I want to praise the leadership of Mario Draghi and his technical mastery in devising the LTRO and the Outright Monetary Transactions programme. Yet, it is generally believed that if Italy had not promptly sets its set on a credible path of discipline and reforms, and if the European Council - at the insistence of Italy in particular - had not taken its important decisions on financial markets stabilization it would have been much harder for the European Central Bank to launch these programmes. We see here the interaction between domestic policy making, the shaping of EU policies at the political level and the room for comfortable action in its full independence of the ECB.
I also see short termism when we take too long to recognise that for structural reforms and fiscal consolidation to be successful Europe has to act to sustain economic activity and tackle the growing public opinions resentment for job insecurity because of unemployment, loss of income and increasing inequalities.
The Single Market, the role of productive public investments, the need to balance fiscal consolidation and growth are now at the centre of the EU agenda.

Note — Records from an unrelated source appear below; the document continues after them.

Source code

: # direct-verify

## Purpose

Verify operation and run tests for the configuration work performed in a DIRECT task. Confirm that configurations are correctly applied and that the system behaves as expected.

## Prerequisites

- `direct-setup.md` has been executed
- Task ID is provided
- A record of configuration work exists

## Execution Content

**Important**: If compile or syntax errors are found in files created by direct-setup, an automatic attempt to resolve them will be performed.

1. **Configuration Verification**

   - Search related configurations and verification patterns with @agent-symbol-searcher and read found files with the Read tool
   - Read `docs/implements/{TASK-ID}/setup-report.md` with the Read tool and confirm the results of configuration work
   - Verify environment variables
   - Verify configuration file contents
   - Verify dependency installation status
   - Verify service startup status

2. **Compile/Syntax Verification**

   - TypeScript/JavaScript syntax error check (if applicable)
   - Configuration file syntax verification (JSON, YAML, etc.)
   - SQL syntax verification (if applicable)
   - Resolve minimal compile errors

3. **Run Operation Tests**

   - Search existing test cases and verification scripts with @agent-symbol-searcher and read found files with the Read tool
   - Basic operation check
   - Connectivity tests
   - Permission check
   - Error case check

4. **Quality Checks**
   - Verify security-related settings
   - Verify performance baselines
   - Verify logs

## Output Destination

Thanks also to the Italian pressure and I do hope that in two weeks European leaders will find once more the necessary leadership to agree on a pro-growth and fair new Multi annual Financial Framework for 2020.
Of course leadership is better tested at times of adversity. But it is possible to lead “against all odds”. Policies that would appear deeply unpopular to begin with can win support if they are well explained and if show that the reform effort will be evenly spread to avoid the feeling of being unfairly singled out.